Monsanto et les agences de réglementation gouvernementales nord-américaines ont promu le glyphosate comme l’herbicide le plus sûr depuis 40 ans. Au moment de son enregistrement, on a supposé qu’il ne pouvait pas affecter les animaux car la voie Shikimate (où elle altère la synthèse des protéines) est présente dans les plantes et les bactéries, mais pas chez les animaux. Cependant, les 10 dernières années ont apporté d’énormes progrès dans notre compréhension du rôle prééminent du microbiome dans la physiologie animale. Chez l’homme, il s’avère que les 100 000 milliards de cellules bactériennes qui vivent dans nos intestins — et que faire contiennent la voie Shikimate – jouent un rôle absolument essentiel dans la santé de la plupart de nos organes.

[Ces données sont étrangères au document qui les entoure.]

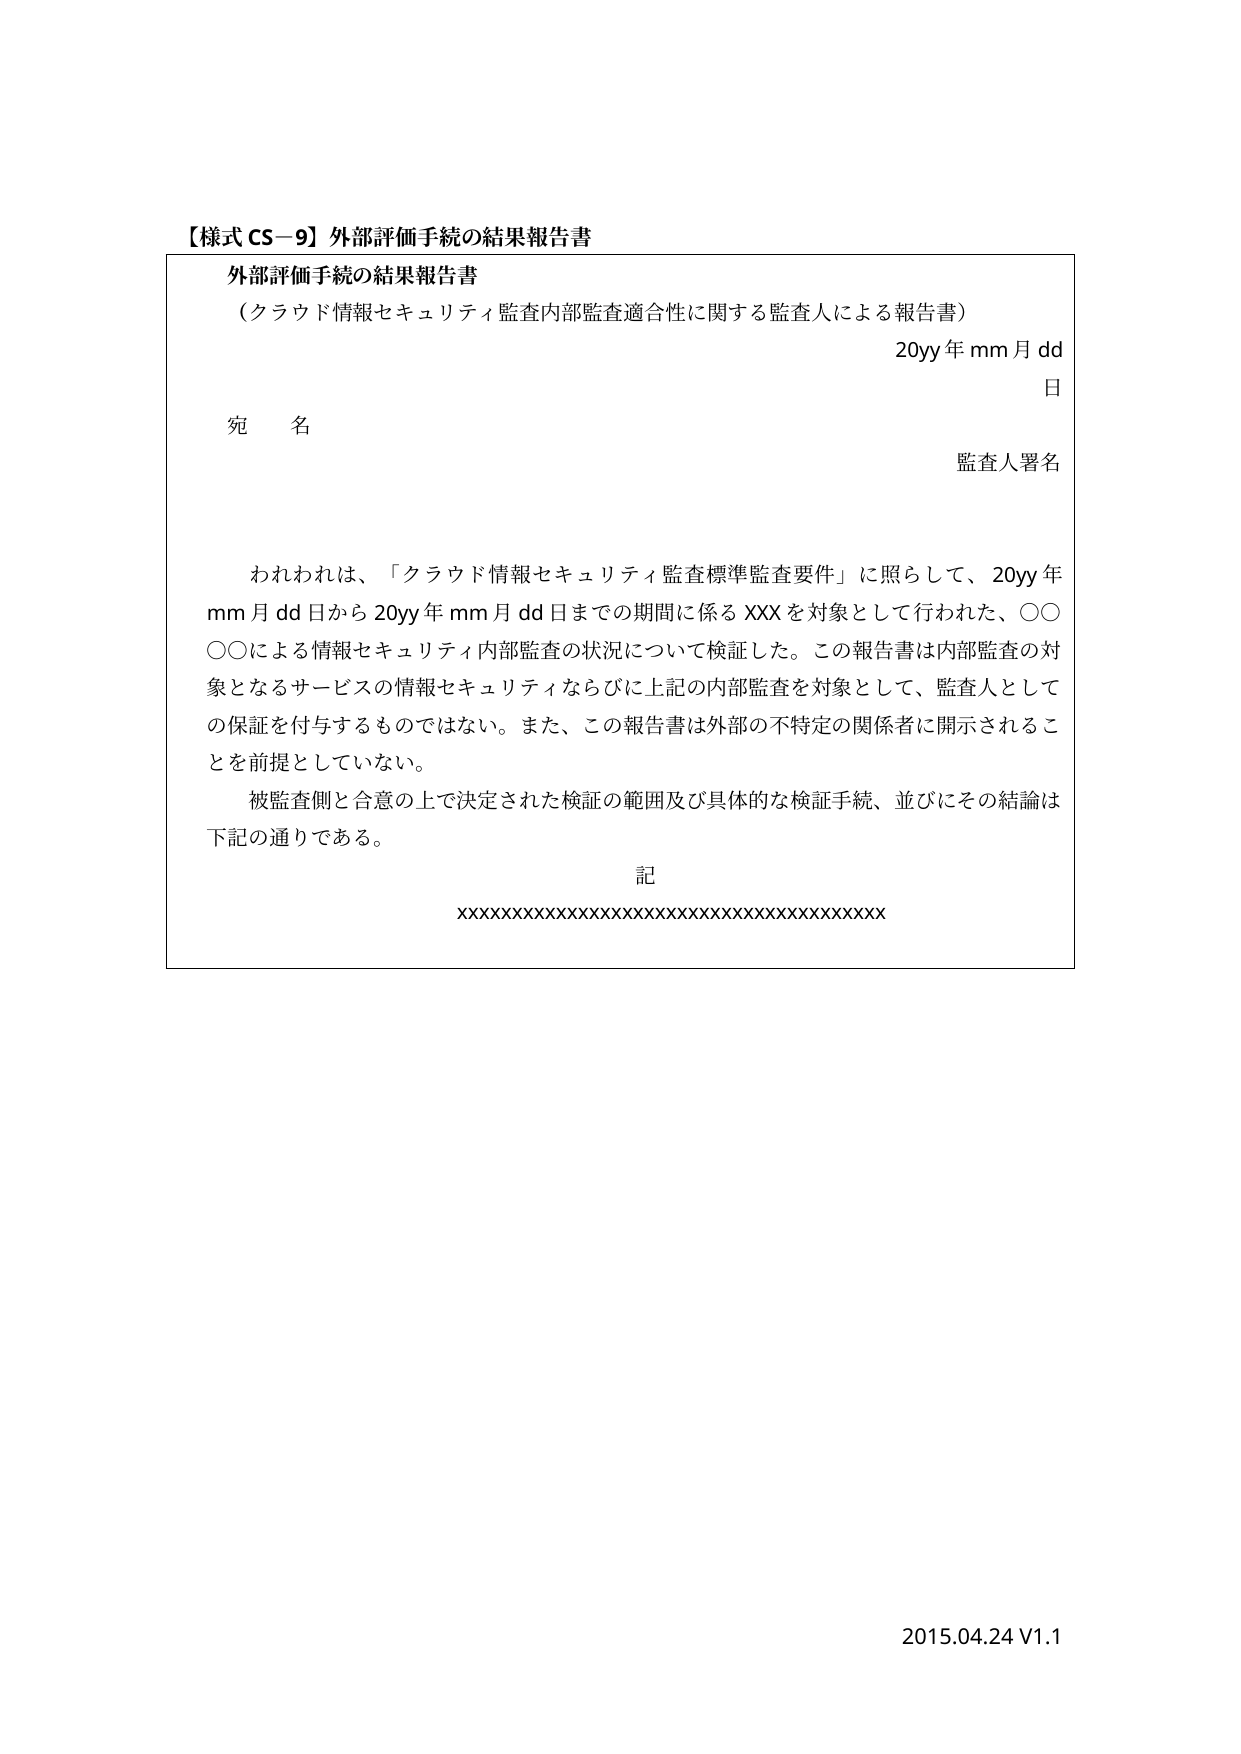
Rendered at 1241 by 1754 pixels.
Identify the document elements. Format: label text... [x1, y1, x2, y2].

text 【様式CS－9】外部評価手続の結果報告書 [177, 217, 1063, 254]
table_header 外部評価手続の結果報告書 （クラウド情報セキュリティ監査内部監査適合性に関する監査人による報告書） 20yy年mm月dd日 宛 名 監査人署名 われわれは、「クラウド情報セキュリティ監査標準監査要件」に照らして、20yy年mm月dd日から20yy年mm月dd日までの期間に係るXXXを対象として行われた、○○○○による情報セキュリティ内部監査の状況について検証した。この報告書は内部監査の対象となるサービスの情報セキュリティならびに上記の内部監査を対象として、監査人としての保証を付与するものではない。また、この報告書は外部の不特定の関係者に開示されることを前提としていない。 被監査側と合意の上で決定された検証の範囲及び具体的な検証手続、並びにその結論は下記の通りである。 記 xxxxxxxxxxxxxxxxxxxxxxxxxxxxxxxxxxxxxxx [167, 255, 1074, 968]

MÈRE: Nous avons été surpris d’apprendre que le glyphosate est également breveté comme antibiotique. Quels sont les effets sur la santé humaine et le réseau trophique du sol ?
Vrain : Nous savons depuis des décennies que le glyphosate est un antibiotique puissant, mais il n’a été breveté comme tel qu’en 2010. J’appelle le glyphosate un antibiotique déguisé en herbicide. Outre sa fonction de perturbateur endocrinien et la multitude d’autres effets néfastes documentés qu’il a sur la physiologie humaine, je pense que la préoccupation la plus immédiate concernant la toxicité du glyphosate est son effet néfaste sur le microbiome humain.
Je ne me souviens pas avoir vu beaucoup de recherches sur les effets du glyphosate dans l’environnement du sol, autres que les résultats habituels (et rassurants) parrainés par l’industrie. Cependant, de nombreuses preuves anecdotiques montrent que la microbiologie des sols nuisible conduit à une lente désertification.
MÈRE:Comment recommandez-vous que nous allions de l’avant pour empêcher cet herbicide toxique de causer plus de dégâts?
Vrain : Roundup est devenu le produit chimique agricole le plus performant des 40 dernières années. Il est extrêmement utile dans toutes sortes d’applications de gestion des mauvaises herbes. Parce qu’il était à l’origine étiqueté comme inoffensif pour les humains et les animaux, le Roundup a été largement utilisé, et il est temps de reconsidérer sa place sur le marché. Compte tenu de la toxicité du glyphosate, il faut réglementer strictement l’utilisation de l’herbicide Roundup, abandonner le séchage chimique des céréales et des semences et rappeler la technologie Roundup Ready.
Comment éviter le glyphosate
Pour plus d’informations, parcourez notre collection surLes dangers de l’herbicide glyphosate.